Les raisons qui m'ont amenée à lire
La Femme périphérique sont multiples. Déjà, le titre m'intriguait. Puis la première de couverture, avec cette illustration insolite d'un tableau déchiré où ne subsiste qu'un oeil effrayé ou menaçant selon l'intention que l'on y met. Surtout, il parlait de la RDA et de la place des femmes dans le monde de l'art. Ce premier roman était fait pour que je le lise.
J'annonce la couleur, j'ai adoré. Les premières pages furent pourtant laborieuses. La quantité d'individus impliqués et les brusques changements de cap de l'intrigue me faisaient perdre le fil.
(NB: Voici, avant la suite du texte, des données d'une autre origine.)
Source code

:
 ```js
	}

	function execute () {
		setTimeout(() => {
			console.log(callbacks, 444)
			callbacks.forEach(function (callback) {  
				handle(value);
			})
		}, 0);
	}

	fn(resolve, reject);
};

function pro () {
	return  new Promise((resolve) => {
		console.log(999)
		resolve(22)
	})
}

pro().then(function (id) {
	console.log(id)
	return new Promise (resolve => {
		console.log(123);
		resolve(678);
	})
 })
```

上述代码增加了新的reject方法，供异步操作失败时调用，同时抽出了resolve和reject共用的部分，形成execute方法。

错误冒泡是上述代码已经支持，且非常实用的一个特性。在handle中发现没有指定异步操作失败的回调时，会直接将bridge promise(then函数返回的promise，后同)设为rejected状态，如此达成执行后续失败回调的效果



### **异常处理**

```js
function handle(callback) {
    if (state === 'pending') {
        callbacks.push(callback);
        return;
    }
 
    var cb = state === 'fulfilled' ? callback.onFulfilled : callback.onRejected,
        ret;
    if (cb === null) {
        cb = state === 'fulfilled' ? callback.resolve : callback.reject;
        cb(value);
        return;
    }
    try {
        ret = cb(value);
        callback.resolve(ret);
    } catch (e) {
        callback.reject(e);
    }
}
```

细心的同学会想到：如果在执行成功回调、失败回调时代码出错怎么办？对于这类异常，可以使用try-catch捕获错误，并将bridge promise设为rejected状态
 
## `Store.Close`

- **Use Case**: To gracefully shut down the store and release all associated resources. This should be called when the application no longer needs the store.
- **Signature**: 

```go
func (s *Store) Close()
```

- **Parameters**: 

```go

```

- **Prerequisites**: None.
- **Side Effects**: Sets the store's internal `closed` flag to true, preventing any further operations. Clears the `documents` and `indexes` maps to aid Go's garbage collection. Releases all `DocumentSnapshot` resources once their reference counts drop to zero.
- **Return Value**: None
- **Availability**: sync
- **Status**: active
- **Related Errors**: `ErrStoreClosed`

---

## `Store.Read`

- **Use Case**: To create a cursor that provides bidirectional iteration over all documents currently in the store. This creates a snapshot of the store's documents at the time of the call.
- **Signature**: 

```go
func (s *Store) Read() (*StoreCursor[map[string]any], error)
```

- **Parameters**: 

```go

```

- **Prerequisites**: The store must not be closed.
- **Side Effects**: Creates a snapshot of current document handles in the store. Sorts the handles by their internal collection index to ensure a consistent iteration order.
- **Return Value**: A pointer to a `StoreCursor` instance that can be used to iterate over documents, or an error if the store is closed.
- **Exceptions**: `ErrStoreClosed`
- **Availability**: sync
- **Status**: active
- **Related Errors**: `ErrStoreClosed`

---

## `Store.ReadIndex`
Au point que je fus tentée de noter les noms des protagonistes, leurs activités, alliances et antagonismes. Mais plus j'avançais, plus c'était compliqué. Alors, je décidai de me laisser emporter par le flux de la narration et l'humour dévastateur de
Sophie Pointurier. Bien m'en pris.
Le résumé est simplissime : pour l'anniversaire des trente ans de la chute du Mur de Berlin, des rétrospectives culturelles se mettent en place et quoi de plus symbolique, de plus émouvant, de plus vendeur que la mise en scène d'un couple d'artistes contemporains issus de l'Est – Peter, le peintre génial - et de l'Ouest – Petra, sa muse besogneuse ? Problème, Peter est introuvable et Petra mutique. Alors le monde de l'art s'emballe. Qui cache qui, ou quoi ? Les éditeurs, les galeristes et leurs agents sont sur les dents, la police s'en mêle et s'emmêle, la meute journalistique aboie. Chacun y va de son hypothèse, tous s'acharnent sur Petra, bientôt soupçonnée de meurtre.
Dès ce moment, le flux devient maelstrom. Un bref instant, je pense tenir l'extrémité du fil d'Ariane. Mais la ficelle est trop grosse et tendue trop rapidement. Il reste encore beaucoup de pages à lire dans cette histoire de "l'homme qui a vu l'homme, qui a vu l'homme, qui a vu l'ours" pour que ce soit si simple. Je lâche prise et reprends le courant. Ne comptez pas sur moi pour vous en dire davantage !
J'ai aimé ce roman pour de multiples raisons. Déjà, il a réveillé mon Ostalgie chronique. J'ai vécu deux ans en RDA dans les années 80 et la Stasi est alors une réalité tangible. Un pays entier vit dans la défiance. Un pays mutique où circulent cependant des flux vitaux, impatients de se libérer. Libre arbitre, liberté d'expression, dans un monde où les arts sont voués à la propagande.
Ensuite, j'ai découvert avec intérêt le monde de l'art contemporain. Fichtre ! Rapacité, vanité, orgueil et préjugés, coups bas et j'en passe. La causticité de l'auteure fait merveille, servie par une série de dialogues plus vrais que nature. Pour autant, rien de caricatural, chaque personnage est présenté dans toute sa complexité humaine, émouvante.
Si plusieurs axes de lecture sont possibles, le fil rouge du roman reste la place des artistes féminines dans le monde de l'art. Oui ou non, une artiste femelle peut-elle avoir la puissance créatrice d'un artiste mâle ? Quelle place peut-elle, doit-elle occuper ? C'est presque un marronnier. Depuis des siècles, se pose cette question existentielle.
Je souhaite plein succès à
La Femme périphérique, qui eut une première vie sous un autre nom (je l'ai appris grâce à Babelio) renaissance qui témoigne de la pugnacité de
Sophie Pointurier.
Et j'adresse un grand merci à Babelio-Masse critique et aux Editions Harper Collins pour cette belle découverte.